Verschollen
Dass er mich anruft, um mit mir zu plaudern, meine ich. Er scheint nicht wirklich so ein Typ zu sein, oder?«
Ivarsson schnaubte.
»Ich kann nicht sagen, dass ich auch nur den Funken einer Ahnung davon habe, wer er ist. Was ist mit Ihnen?«
John Nielsen sah ihn eine Weile an.
»Was können Sie eigentlich machen, wenn Sie ihn erwischen? Für was können Sie ihn belangen?«
Olle Ivarsson lachte kurz auf.
»Ja, etwas werden wir schon finden: Autodiebstahl, Körperverletzung, Waffenmissbrauch, Grabschändung, vielleicht. Sind Sie zufrieden?«
Nielsen hob ein wenig die Schultern.
»Aber nicht für Anna-Greta oder die anderen beiden?«
»Nein, da können wir nichts mehr machen. Das ist zu lange her, das wissen Sie.«
Olle Ivarsson starrte auf den Teller vor sich.
»Aber wir hätten wenigstens jemanden, den wir fragen könnten«, murmelte er mit zusammengebissenen Zähnen. »Und das ist ja schon verdammt viel, mehr als wir damals hatten, vor achtundzwanzig Jahren.«
In der Nacht kam der Schmerz, diffus, fließend. Zuerst begann er wie üblich im Bein. Dann wurde er zunehmend abstrakter, nicht mehr lokalisierbar. Eine Säule aus Schmerz zog sich durch seinen Körper, stieg auf, versank und kehrte zurück. Nach und nach zwang er ihn aus dem Schlaf in einen halb wachen Zustand aus Übelkeit und Erschöpfung.
Er setzte sich auf die Bettkante, wiegte sich vor und zurück. Wenn er sich bewegte, verschwand der Schmerz in der Regel. So als würde es ihm genügen, auf sich aufmerksam gemacht zu haben, seine Existenz anzumahnen, oder er wollte einfach nur Gesellschaft haben.
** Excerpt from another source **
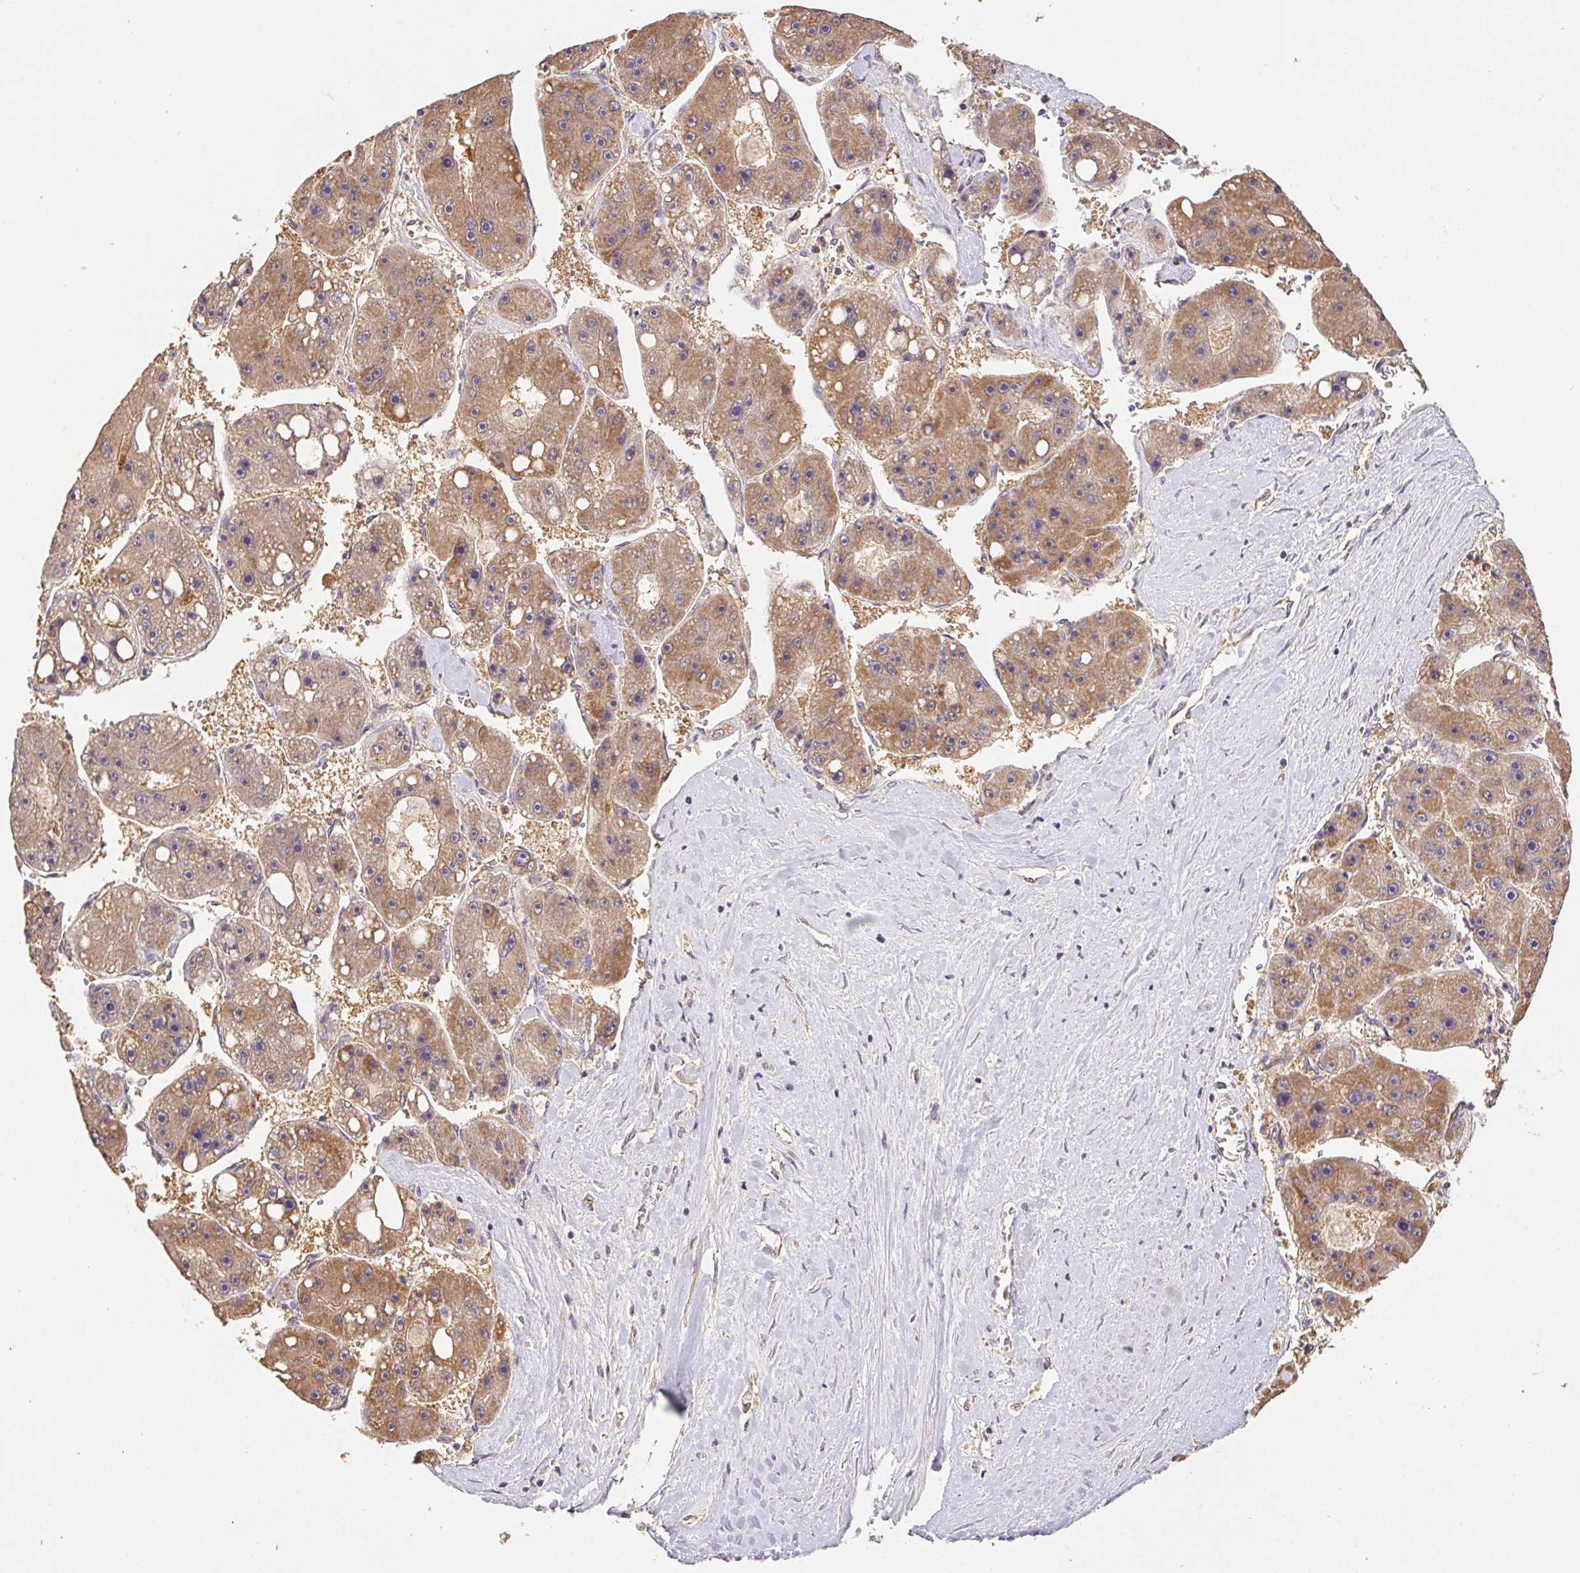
{"staining": {"intensity": "moderate", "quantity": ">75%", "location": "cytoplasmic/membranous"}, "tissue": "liver cancer", "cell_type": "Tumor cells", "image_type": "cancer", "snomed": [{"axis": "morphology", "description": "Carcinoma, Hepatocellular, NOS"}, {"axis": "topography", "description": "Liver"}], "caption": "Hepatocellular carcinoma (liver) tissue displays moderate cytoplasmic/membranous expression in about >75% of tumor cells, visualized by immunohistochemistry.", "gene": "RAB11A", "patient": {"sex": "female", "age": 61}}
Er lauschte hinaus ins Wohnzimmer. Dort war es jetzt still. Ivarsson schlief anscheinend. Von seinem letzten Besuch wusste er, dass nämlich auch dieser nachts oft auf war. Er grinste bei der Vorstellung, wie sie beide sich ablösen würden bei ihrer nächtlichen Beschäftigung, hinaus in die Dunkelheit zu starren, in der schwache, gedämpfte Lichter aus anderen Fenstern verrieten, dass auch andere in diesem kleinen Ort wach waren, herumliefen und in die Nacht hinaussahen.
Er überlegte, welchen Sinn sein Kommen hatte. Was würde er ausrichten können? Außer mit Leuten zu plaudern, sich zu erkundigen und zuzuhören? Die Untersuchung sowie die Identifizierung der Leichen fanden an einer anderen Stelle statt. Und der Mann, der auf dem Waldweg aufgetaucht war, befand sich höchstwahrscheinlich an einem ganz anderen Ort, weit weg von Bräcke.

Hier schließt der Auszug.